Als Taxifahrerin kann ich dem Licht den Weg bereiten, indem ich meinen Kindern beibringe, kritisch, aber trotzdem offen zu sein. Als Schüler oder Schülerin kann ich dem Licht den Weg bereiten, indem ich für andere einstehe. Als Kindergartenkind kann ich dem Licht den Weg bereiten, indem ich andere ohne Vorbehalte liebhabe.

 

Wir brauchen dafür nur das Bewusstsein, dass das, was wir sind und was wir tun, nicht nur genug, sondern sogar wichtig ist.

 

Ich bin neulich in meinem „Vertellis“ Tagebuch über ein schönes Zitat gestolpert: „Was ich heute mache, ist wichtig, denn ich gebe dafür einen Tag meines Lebens.“

 

Dieser Satz drückt so wunderbar aus, dass es völlig egal ist, ob ich Fensterputzer bin oder Bundeskanzlerin, oder Täufer oder Messias. Wichtig ist, dass das Licht in die Welt kommt!
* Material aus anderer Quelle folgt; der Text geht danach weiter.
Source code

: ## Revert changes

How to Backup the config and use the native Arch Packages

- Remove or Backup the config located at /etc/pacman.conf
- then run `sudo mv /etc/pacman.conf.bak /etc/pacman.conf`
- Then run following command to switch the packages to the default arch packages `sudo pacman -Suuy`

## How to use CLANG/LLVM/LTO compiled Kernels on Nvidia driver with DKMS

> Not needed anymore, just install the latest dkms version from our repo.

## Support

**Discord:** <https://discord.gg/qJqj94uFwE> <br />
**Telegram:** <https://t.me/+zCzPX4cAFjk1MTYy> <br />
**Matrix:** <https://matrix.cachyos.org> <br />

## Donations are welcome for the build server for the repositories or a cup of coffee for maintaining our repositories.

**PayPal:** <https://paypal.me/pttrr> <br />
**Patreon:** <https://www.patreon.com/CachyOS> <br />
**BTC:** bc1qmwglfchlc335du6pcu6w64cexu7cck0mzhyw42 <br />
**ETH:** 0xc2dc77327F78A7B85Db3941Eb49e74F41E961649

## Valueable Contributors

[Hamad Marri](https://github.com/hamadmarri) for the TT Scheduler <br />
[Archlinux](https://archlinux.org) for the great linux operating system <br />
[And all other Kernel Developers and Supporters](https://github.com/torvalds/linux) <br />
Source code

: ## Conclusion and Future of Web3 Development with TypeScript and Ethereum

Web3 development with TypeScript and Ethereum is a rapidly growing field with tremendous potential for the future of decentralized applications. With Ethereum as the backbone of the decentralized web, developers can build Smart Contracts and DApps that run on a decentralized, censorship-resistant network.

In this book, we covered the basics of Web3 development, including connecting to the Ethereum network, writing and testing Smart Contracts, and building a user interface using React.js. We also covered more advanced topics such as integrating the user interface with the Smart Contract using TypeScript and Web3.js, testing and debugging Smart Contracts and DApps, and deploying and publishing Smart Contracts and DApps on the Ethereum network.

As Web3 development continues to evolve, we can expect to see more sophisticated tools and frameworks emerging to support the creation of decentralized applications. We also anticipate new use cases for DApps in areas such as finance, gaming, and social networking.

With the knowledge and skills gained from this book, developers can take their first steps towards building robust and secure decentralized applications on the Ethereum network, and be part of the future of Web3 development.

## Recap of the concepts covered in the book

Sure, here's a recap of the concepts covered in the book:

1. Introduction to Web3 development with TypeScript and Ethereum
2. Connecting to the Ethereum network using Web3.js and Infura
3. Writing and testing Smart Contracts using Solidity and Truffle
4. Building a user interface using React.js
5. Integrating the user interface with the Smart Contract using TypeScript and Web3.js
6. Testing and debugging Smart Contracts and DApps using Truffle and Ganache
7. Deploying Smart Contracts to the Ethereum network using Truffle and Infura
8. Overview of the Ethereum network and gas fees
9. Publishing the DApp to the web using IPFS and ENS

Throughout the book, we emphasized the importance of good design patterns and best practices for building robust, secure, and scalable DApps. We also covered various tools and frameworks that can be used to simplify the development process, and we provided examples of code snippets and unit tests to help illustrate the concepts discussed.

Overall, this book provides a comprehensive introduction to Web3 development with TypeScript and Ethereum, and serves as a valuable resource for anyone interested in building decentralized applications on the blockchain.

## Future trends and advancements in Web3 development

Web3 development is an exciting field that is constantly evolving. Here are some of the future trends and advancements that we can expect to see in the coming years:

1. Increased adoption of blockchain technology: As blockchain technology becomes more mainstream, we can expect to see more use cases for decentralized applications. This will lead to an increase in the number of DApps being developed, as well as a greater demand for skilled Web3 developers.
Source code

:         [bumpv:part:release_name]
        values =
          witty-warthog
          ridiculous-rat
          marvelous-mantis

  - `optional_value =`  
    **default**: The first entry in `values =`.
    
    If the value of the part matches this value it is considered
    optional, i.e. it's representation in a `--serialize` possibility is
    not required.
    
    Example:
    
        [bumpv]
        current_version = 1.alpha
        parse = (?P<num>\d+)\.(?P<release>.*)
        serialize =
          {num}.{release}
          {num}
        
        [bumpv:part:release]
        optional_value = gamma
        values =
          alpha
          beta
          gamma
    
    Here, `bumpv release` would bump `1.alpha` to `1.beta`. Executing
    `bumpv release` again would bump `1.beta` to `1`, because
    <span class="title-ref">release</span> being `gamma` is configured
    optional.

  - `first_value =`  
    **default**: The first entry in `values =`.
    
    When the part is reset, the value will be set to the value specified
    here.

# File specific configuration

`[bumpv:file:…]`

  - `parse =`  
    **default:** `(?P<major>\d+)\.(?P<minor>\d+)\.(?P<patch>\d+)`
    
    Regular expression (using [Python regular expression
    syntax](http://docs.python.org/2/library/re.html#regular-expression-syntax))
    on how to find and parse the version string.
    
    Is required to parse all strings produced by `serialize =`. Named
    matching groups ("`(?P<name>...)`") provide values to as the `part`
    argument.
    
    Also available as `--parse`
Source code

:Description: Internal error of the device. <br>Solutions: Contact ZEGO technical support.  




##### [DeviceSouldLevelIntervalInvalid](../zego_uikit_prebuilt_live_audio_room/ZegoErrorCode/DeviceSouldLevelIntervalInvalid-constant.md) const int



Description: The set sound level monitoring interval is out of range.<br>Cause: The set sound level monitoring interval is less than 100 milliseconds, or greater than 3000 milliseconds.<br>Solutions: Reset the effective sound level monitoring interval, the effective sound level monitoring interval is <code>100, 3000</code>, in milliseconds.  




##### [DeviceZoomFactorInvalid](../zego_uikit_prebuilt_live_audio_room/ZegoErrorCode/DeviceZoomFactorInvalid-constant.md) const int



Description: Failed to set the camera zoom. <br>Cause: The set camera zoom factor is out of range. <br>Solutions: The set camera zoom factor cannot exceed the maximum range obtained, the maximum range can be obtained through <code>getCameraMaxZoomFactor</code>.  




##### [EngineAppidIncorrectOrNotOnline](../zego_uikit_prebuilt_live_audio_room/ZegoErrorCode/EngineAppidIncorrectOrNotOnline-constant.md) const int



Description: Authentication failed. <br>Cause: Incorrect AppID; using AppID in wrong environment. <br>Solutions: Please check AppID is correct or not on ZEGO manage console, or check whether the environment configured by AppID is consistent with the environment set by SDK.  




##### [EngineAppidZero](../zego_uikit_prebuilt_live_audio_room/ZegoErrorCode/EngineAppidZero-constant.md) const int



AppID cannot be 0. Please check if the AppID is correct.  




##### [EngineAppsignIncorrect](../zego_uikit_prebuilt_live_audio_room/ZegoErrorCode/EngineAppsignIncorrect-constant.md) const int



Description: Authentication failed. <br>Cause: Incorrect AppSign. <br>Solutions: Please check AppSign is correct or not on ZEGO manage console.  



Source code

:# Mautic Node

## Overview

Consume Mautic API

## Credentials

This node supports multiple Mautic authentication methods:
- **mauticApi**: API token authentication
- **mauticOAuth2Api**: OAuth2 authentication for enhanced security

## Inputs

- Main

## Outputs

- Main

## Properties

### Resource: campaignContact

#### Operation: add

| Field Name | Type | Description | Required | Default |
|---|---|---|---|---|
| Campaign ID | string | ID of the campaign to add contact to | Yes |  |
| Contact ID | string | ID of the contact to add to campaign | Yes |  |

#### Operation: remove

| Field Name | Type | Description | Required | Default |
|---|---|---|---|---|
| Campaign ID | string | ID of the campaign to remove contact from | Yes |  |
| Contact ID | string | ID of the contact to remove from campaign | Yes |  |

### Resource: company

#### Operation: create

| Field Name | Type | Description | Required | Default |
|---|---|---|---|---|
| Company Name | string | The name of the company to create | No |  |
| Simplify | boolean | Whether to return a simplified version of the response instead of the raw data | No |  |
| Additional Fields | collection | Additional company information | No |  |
Und diesem Licht, das unsere Füße auf den Weg des Friedens lenkt, den Weg zu bereiten, dazu haben wir jeden Tag wieder Gelegenheit - 

egal, woher wir kommen, 

egal, wer wir sind, 

egal, was wir gelernt oder auch nicht gelernt haben.

 

Deshalb würde ich mich freuen, wenn ihr diese beiden Sätze mitnehmt:

 

Was ich heute mache, ist wichtig, denn ich gebe dafür einen Tag meines Lebens.

Was ich heute mache, ist wichtig, denn ich bereite damit den Weg für das Licht.